The Current Logo

The Production

Written by Katie McKay
September 09, 2010

Image originally uploaded on 2010-09-13 17:20

In deciding upon a format for presentation, we reflected on our strengths as authors and our interests as readers. We had worked on sequencing, on using dialogue effectively, and on creating storyboards to plan. At first we thought we would write scripts and act them out on video. But when it came time to cast parts we had to ask, Does a female or a black student have to play the victim?

Unsurprisingly, Jeff Kinney had influenced my students as readers, drawing them to the simple lines of characters with complex personalities and dilemmas. Just about every member of our class was, at the time, obsessed with sketching Kinney-like comics. Could we draw the movie like a comic? Some asked, What if I’m not a good cartoonist? But we all knew that our words would be what truly held our meaningful messages.
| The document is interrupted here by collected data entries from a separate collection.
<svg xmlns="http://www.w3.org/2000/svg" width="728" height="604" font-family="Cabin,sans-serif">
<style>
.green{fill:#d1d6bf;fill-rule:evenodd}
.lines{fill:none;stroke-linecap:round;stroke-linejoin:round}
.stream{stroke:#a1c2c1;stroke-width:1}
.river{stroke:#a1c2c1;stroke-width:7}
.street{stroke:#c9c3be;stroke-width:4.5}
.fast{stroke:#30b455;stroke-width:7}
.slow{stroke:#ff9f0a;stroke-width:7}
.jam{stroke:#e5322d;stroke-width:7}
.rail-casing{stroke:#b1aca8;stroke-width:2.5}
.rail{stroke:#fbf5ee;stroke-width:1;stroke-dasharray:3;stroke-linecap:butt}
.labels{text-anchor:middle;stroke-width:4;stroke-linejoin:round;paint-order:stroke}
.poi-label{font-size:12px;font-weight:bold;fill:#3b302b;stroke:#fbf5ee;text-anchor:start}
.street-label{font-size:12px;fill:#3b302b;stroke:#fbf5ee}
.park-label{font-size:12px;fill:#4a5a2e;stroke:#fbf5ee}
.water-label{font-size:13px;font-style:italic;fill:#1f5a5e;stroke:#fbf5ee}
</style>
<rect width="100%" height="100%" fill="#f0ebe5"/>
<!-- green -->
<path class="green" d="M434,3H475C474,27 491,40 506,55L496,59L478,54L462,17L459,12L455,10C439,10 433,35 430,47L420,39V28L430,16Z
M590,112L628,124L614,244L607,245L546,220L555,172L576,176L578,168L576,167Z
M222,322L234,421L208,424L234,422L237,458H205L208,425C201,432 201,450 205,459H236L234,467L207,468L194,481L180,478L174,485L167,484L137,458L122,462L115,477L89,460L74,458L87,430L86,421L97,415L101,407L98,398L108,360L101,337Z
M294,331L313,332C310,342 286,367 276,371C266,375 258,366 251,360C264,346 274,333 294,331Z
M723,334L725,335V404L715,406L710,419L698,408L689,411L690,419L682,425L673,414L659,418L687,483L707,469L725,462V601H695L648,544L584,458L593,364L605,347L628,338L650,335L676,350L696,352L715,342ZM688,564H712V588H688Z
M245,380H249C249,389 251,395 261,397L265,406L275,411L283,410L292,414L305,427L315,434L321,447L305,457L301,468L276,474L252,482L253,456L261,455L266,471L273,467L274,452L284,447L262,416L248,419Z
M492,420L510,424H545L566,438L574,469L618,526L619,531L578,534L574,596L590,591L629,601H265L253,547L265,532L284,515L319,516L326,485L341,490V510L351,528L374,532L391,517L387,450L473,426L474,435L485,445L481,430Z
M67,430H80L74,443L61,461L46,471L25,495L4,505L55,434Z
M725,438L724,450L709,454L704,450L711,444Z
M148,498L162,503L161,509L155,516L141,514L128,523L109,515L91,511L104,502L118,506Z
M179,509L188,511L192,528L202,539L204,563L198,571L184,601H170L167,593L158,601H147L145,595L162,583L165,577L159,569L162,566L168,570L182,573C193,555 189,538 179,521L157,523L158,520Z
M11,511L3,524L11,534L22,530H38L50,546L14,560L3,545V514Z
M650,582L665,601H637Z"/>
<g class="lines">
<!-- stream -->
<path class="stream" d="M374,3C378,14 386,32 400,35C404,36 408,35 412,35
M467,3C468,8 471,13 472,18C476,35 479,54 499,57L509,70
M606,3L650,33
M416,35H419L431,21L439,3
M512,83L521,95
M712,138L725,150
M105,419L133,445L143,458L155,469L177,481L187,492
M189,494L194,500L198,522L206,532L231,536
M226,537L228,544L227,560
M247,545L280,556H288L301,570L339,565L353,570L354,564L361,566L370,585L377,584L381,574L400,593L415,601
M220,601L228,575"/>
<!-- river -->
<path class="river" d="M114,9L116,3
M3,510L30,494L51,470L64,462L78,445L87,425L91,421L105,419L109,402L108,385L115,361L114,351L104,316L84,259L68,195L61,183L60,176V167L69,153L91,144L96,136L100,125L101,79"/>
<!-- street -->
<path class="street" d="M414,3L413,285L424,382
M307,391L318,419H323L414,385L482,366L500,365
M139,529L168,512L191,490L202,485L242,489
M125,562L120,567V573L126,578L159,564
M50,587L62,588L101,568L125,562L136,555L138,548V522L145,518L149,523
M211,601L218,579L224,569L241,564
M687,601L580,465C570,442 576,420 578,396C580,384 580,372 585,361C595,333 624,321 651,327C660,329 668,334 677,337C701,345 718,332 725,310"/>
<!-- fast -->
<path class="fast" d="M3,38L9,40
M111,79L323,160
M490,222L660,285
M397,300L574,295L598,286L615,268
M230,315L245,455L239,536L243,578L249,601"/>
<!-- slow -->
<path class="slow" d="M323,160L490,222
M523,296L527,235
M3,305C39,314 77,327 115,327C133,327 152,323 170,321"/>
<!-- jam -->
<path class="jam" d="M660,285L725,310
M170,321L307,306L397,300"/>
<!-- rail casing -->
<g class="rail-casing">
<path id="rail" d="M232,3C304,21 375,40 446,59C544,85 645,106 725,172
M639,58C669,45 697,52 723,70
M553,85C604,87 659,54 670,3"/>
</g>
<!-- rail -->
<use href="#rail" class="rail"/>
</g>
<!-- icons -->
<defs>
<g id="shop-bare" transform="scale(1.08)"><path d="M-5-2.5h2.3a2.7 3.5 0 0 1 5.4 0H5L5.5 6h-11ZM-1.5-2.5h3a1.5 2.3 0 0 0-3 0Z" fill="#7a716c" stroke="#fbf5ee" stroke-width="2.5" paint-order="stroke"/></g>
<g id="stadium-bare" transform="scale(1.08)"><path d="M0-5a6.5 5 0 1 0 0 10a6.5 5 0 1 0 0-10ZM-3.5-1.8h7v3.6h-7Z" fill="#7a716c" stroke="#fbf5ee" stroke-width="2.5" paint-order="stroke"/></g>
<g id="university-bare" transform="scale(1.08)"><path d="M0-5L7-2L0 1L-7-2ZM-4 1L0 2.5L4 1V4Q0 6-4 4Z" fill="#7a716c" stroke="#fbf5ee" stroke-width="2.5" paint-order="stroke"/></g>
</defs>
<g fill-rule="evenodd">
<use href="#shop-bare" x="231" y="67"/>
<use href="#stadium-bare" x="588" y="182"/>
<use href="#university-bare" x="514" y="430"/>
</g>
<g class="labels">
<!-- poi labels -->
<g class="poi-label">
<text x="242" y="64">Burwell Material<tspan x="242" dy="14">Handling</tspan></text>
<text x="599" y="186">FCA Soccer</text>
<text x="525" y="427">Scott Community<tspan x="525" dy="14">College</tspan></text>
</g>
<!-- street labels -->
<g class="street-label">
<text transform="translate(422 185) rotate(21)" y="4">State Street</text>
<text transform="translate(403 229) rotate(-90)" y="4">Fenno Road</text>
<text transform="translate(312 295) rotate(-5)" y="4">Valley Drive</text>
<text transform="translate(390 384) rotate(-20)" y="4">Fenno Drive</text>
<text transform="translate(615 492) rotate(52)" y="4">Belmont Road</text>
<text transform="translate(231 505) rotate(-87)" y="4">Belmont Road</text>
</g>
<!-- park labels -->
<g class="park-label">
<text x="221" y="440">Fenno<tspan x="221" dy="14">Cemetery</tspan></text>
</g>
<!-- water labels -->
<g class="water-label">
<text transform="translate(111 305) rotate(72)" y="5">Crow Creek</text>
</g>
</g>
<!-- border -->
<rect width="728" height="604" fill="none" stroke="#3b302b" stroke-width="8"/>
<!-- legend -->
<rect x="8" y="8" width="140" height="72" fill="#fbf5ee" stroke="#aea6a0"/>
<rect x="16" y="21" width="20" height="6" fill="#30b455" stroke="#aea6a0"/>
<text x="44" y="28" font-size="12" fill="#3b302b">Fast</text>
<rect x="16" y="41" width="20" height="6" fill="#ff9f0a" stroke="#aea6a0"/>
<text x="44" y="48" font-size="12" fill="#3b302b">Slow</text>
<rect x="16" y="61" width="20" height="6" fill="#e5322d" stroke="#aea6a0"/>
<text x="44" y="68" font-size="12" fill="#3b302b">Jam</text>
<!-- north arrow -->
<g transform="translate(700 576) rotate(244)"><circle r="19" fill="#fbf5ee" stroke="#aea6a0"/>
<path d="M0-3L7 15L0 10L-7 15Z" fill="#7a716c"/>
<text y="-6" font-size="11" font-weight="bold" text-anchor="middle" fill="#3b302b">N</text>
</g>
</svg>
Choosing the technology for presentation would be tricky. We wanted to reach a wide audience and to hold their attention at a level that could educate and motivate change. How could we get our cartoons onto a screen? How could we make our voices not merely heard, but truly listened to?

I had experimented enough with the iMovie application on our classroom computers to know that I wouldn’t have to spend much time training students to get them started. Knowing that we could insert images and that my students had already become accustomed to being ‘photographers’ with my digital camera, we realized that we could take a digital picture of each cartoon slide. We could imagine our audience’s engagement with our class-written, class-produced movies.

Fittingly, we formed heterogeneous groups. Both our process and our purpose created the inclusive community that a simple “Let’s all be nice” would have made impossible. When it came time to record students’ voices, we listened to the sound clips over and over, and the term “voice,” that students recognized from rote rubrics, materialized. With the combination of original drawings and recordings, the pieces gained a personal dimension that another medium could not have accomplished.